Words We're Watching: New Adventures in 'Cli-Fi'. Taking the temperature of a literary genre.

Words We're Watching

New Adventures in 'Cli-Fi'

Taking the temperature of a literary genre.

As long ago as the 1950s, we have used sci-fi as a shortened expression of the term science fiction, referring to a genre of storytelling that portrays, in ways truthful and speculative, how advances in science and technology impact our lives for better or for worse. The short form retains the initial syllable of each word in the longer phrase, with the shared long-i creating a nifty, assonant rhyme.

It’s a similar truncation that gives us another genre of book and film that sees increased relevance in our times: cli-fi.

Like sci-fi, cli-fi deals with worlds real and imaginary, but in this case the narrative deals with how humans manage living in environments with severely altered climates. The cli- in cli-fi is short for climate, and cli-fi is fiction that projects how climate patterns, and severe changes in such patterns, affect or will affect our lives.

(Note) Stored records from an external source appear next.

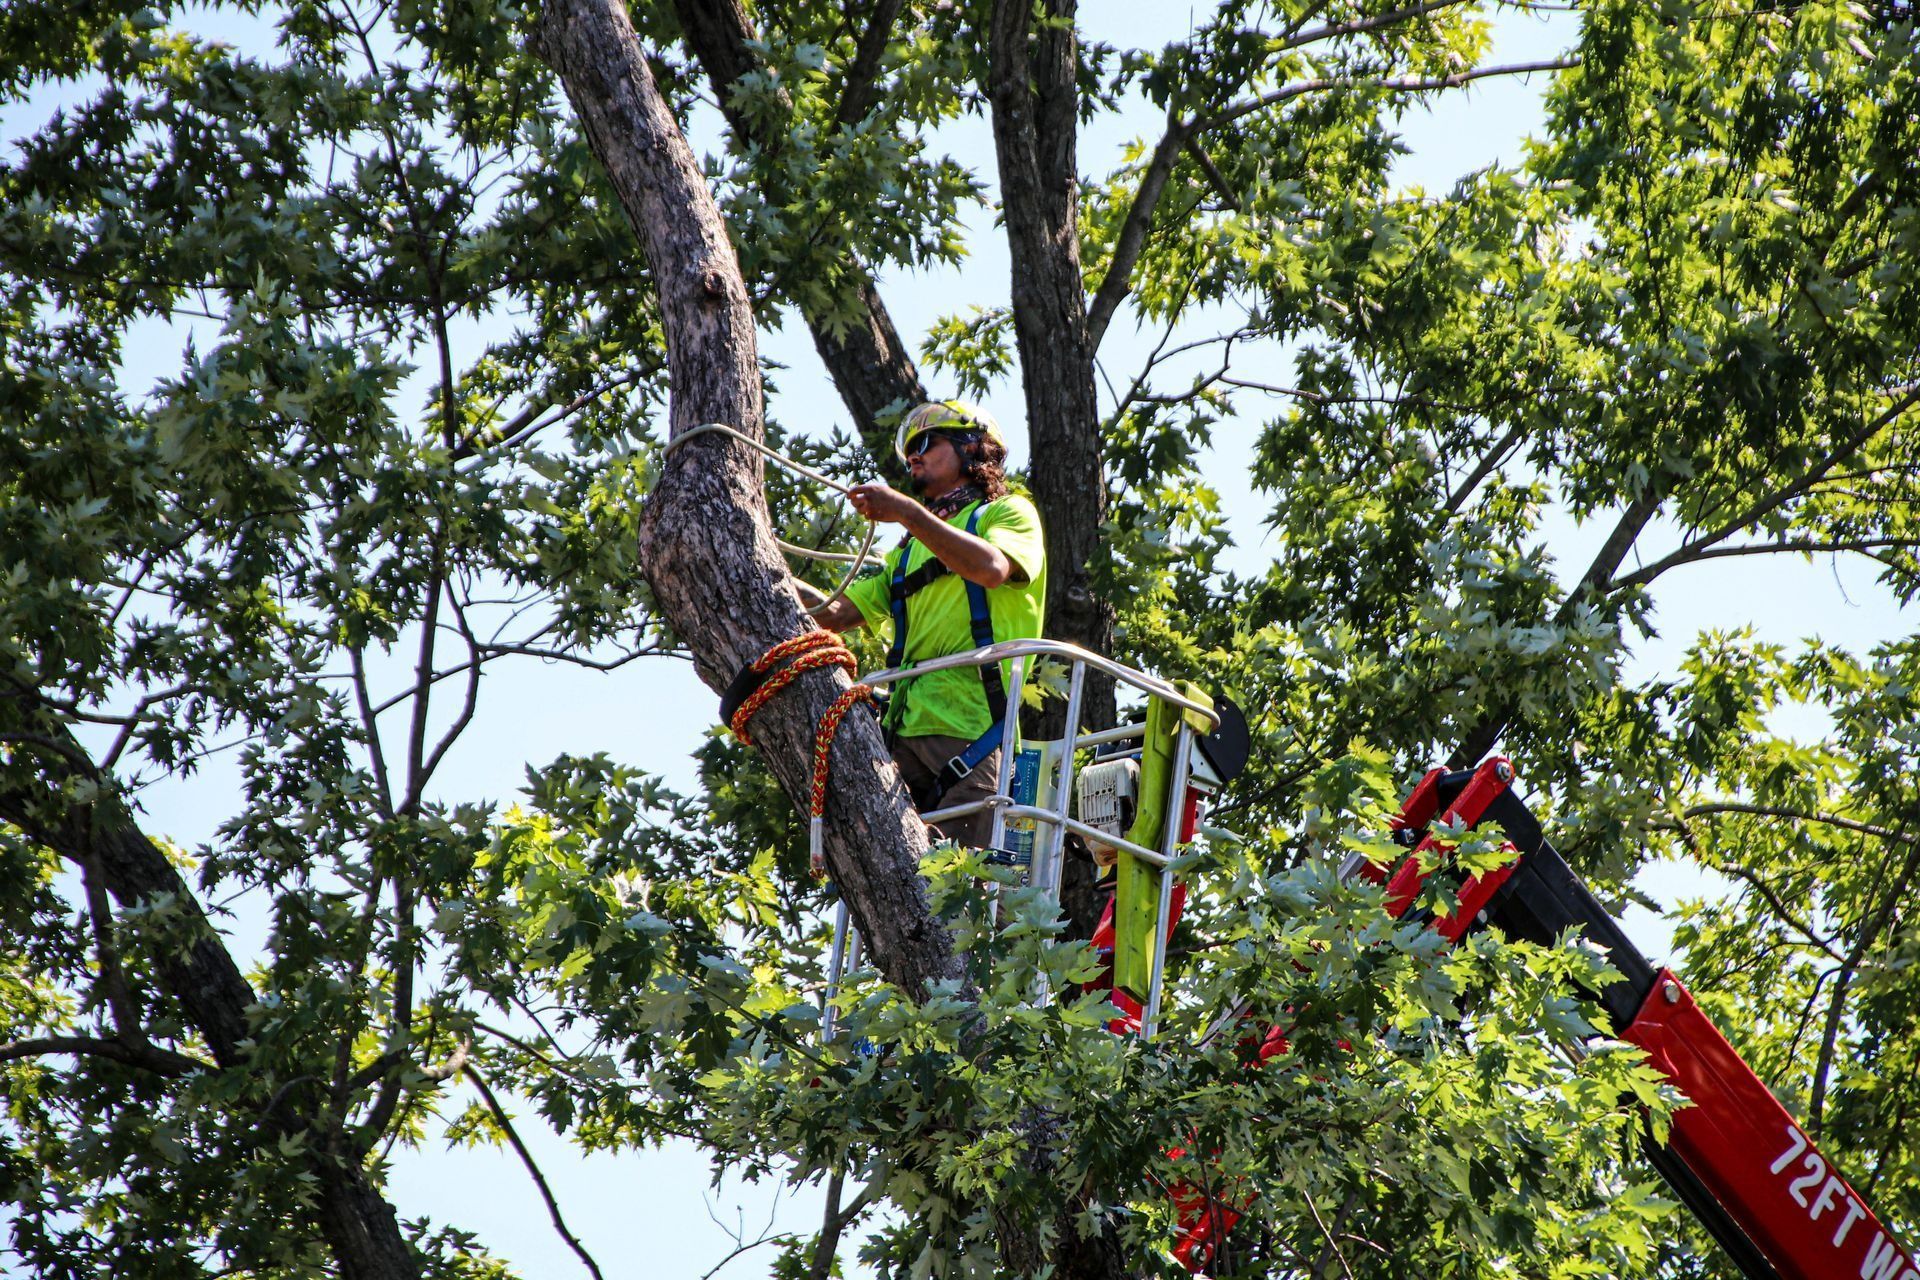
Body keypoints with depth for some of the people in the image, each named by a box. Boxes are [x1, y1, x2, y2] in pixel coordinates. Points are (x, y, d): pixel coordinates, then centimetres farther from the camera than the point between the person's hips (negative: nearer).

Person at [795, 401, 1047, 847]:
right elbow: (836, 614, 23)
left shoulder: (1010, 512, 10)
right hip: (907, 727, 7)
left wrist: (908, 512, -17)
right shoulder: (910, 549, 32)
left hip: (971, 726, -6)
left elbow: (991, 568, -14)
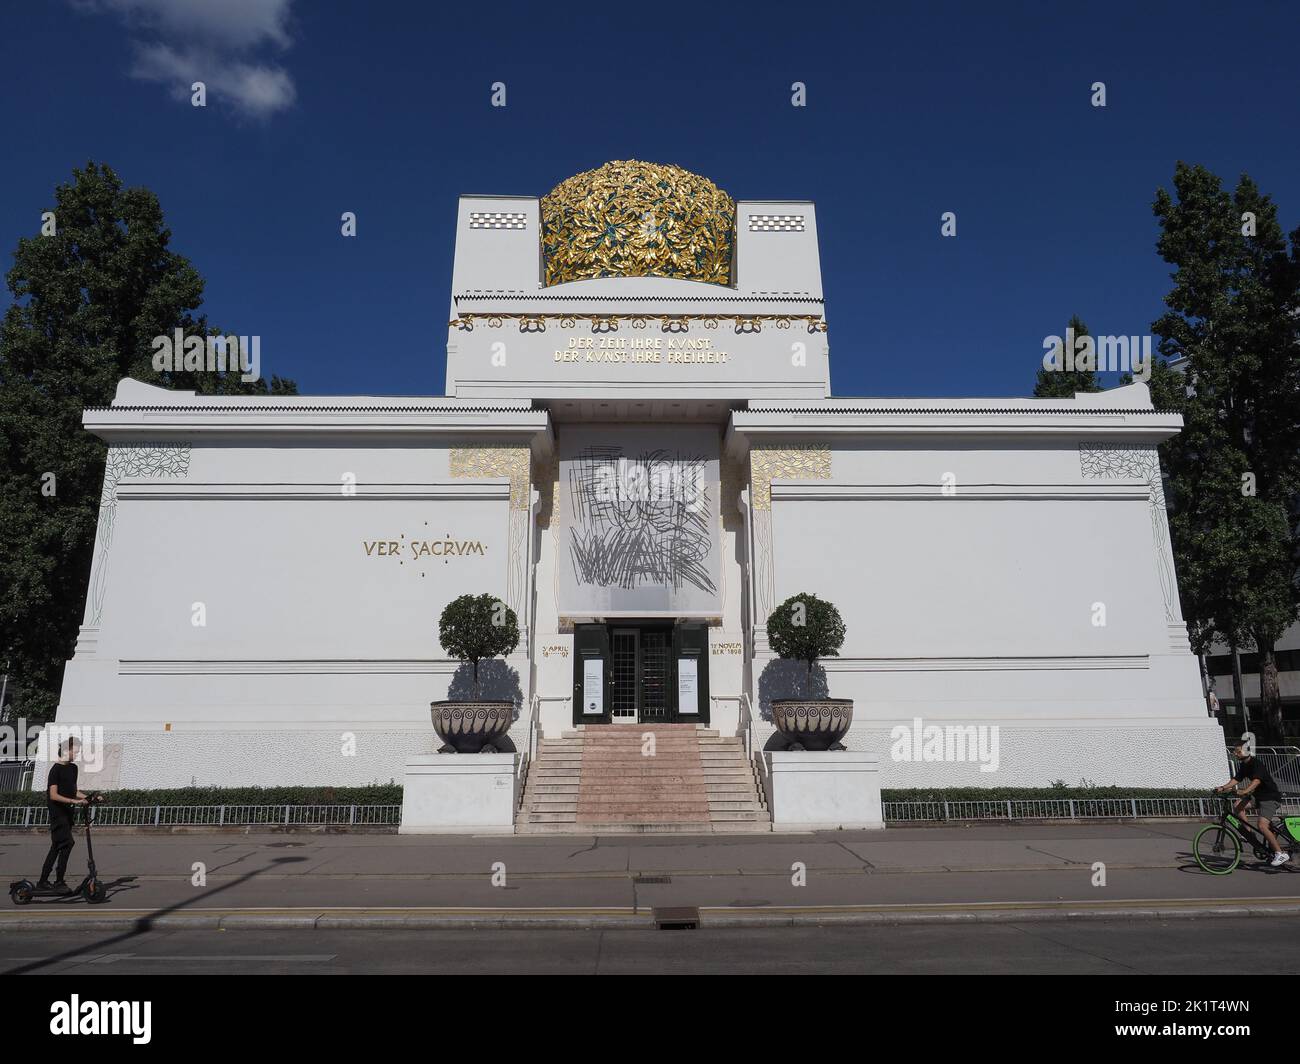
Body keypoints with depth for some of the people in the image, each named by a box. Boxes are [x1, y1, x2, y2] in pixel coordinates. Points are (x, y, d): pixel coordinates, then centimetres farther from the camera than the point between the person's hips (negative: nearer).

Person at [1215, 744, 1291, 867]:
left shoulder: (1257, 764, -22)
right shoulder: (1243, 765, 6)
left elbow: (1257, 780, -36)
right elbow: (1236, 779, 6)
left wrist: (1245, 791, -51)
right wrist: (1222, 788, -7)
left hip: (1270, 797, -9)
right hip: (1257, 795, 9)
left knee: (1261, 825, -20)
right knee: (1237, 806, -10)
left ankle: (1281, 853, -10)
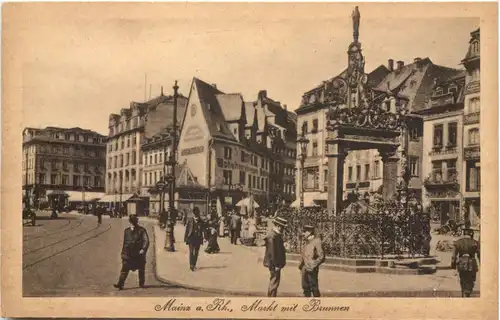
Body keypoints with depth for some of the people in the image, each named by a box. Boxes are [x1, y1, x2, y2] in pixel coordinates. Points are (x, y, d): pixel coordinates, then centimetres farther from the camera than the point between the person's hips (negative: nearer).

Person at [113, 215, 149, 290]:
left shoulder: (142, 230, -2)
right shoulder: (127, 231, 11)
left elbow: (146, 241, -8)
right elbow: (124, 242, 19)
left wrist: (143, 249, -21)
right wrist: (123, 252, 17)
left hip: (139, 254, -2)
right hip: (128, 254, 2)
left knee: (141, 270, 8)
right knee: (124, 269, -8)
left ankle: (141, 284, 23)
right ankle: (120, 284, -12)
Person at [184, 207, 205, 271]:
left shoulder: (201, 221, 5)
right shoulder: (190, 220, -1)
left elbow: (203, 229, 9)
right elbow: (187, 229, 1)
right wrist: (186, 238, -1)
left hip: (198, 238, 3)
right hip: (191, 237, -3)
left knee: (196, 252, 9)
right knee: (191, 252, -10)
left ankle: (194, 265, 21)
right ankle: (191, 265, -12)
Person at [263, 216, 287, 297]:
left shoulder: (277, 235, 10)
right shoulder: (272, 236, -21)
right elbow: (271, 252, -22)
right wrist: (275, 265, -20)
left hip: (277, 263, 11)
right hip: (274, 264, -11)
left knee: (273, 282, 19)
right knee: (274, 282, -4)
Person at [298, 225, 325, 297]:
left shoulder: (317, 241, -13)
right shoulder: (307, 242, 12)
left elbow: (321, 257, -14)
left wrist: (313, 266, -19)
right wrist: (301, 266, 13)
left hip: (312, 270, -8)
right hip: (305, 269, 8)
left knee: (314, 288, -3)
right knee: (305, 287, 13)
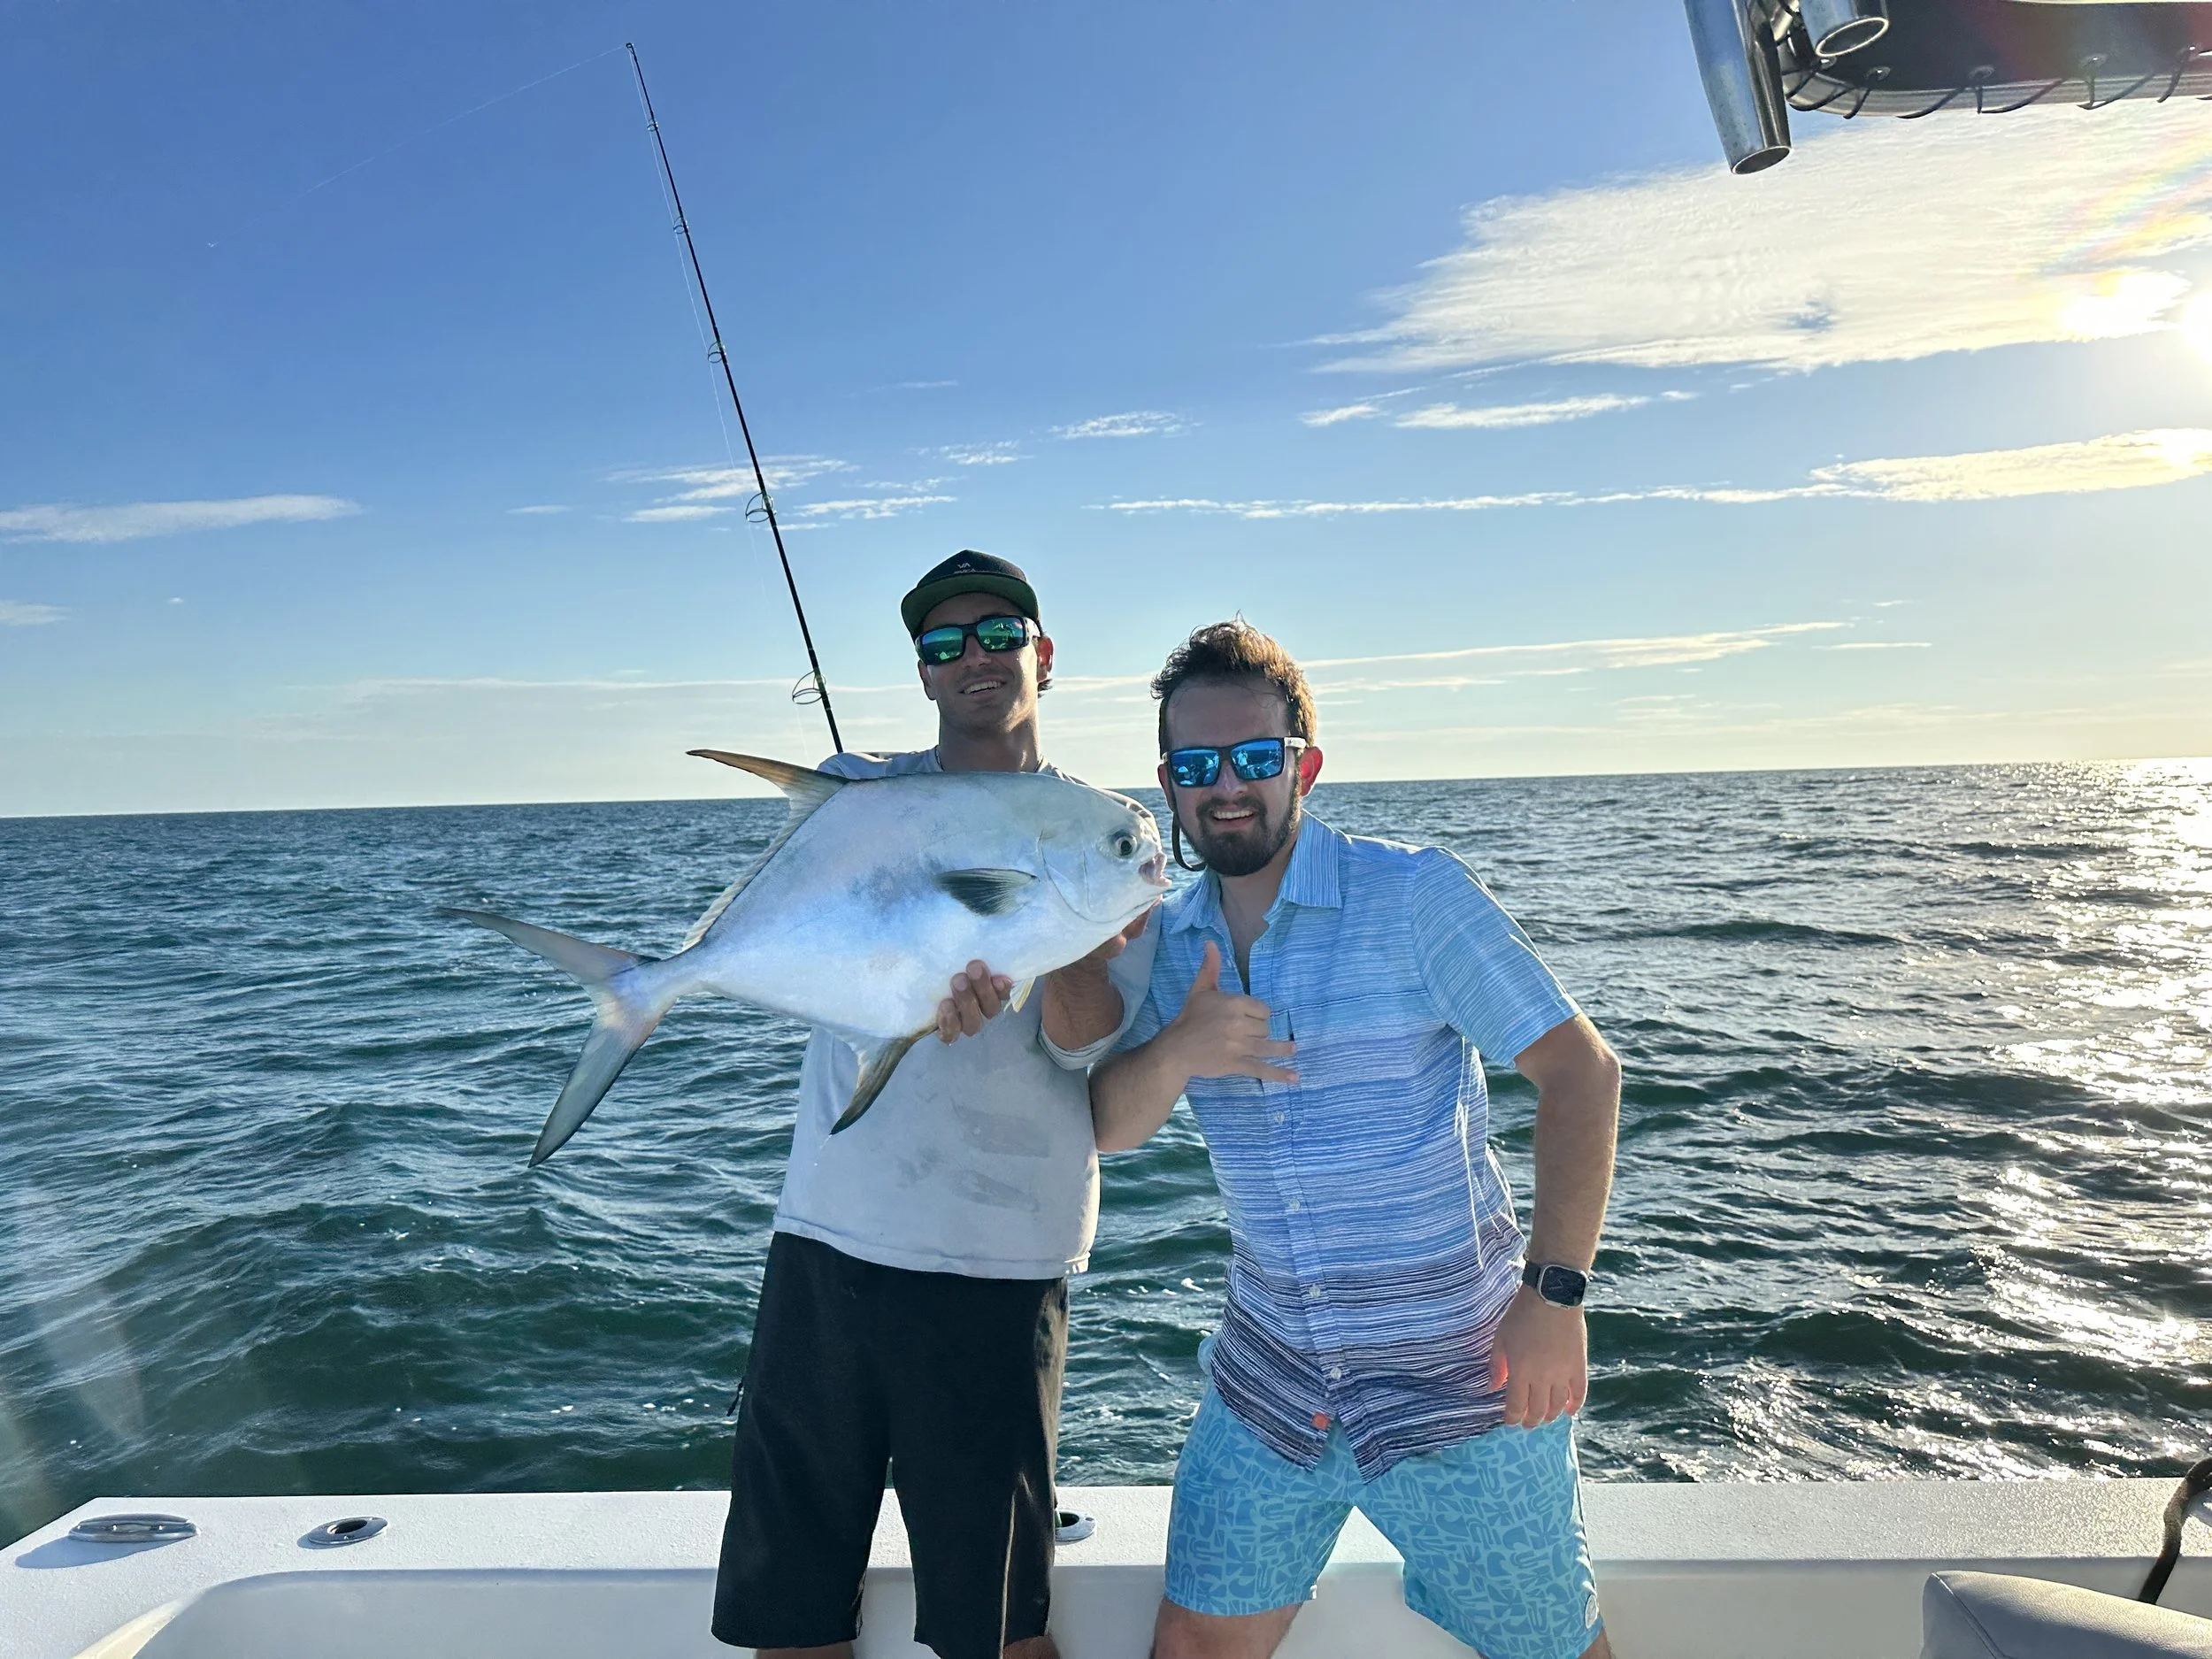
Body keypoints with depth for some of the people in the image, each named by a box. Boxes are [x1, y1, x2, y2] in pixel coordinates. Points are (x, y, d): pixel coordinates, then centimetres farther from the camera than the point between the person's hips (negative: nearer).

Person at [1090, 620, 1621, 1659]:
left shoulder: (1413, 894, -12)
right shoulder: (1168, 940, 2)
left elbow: (1580, 1070, -13)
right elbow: (1109, 1127, -3)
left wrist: (1555, 1292, -19)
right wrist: (1177, 1052, -24)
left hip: (1457, 1379, -3)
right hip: (1268, 1382, 4)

When it comes to courting the interest of younger generations, it certainly helps that cli-fi is emerging at the movies and on TV. Last year's Christopher Nolan epic Interstellar shows the American Midwest turning into a second Dust Bowl, with a forecast so dire it drives humans to seek a new planet. In 2014's Snowpiercer, a bungled attempt to stop global warming creates a new ice age. Margaret Atwood’s popular cli-fi trilogy MaddAddam is currently being adapted into a series for HBO, whose wildly popular show Game of Thrones also flirts, if unintentionally, with global-warming themes.
— J. K. Ullrich, The Atlantic, 14 Aug. 2015

The genre of climate fiction is not new; in fact, climate change, with a focus on the warming of global temperatures and its likely causes, is not a new area of study. Svante Arrhenius, a Swedish chemist who later earned the country its first Nobel Prize, constructed the first model charting the influence of atmospheric carbon dioxide on global temperature levels in 1896. For his work, some call Arrhenius the father of climate science.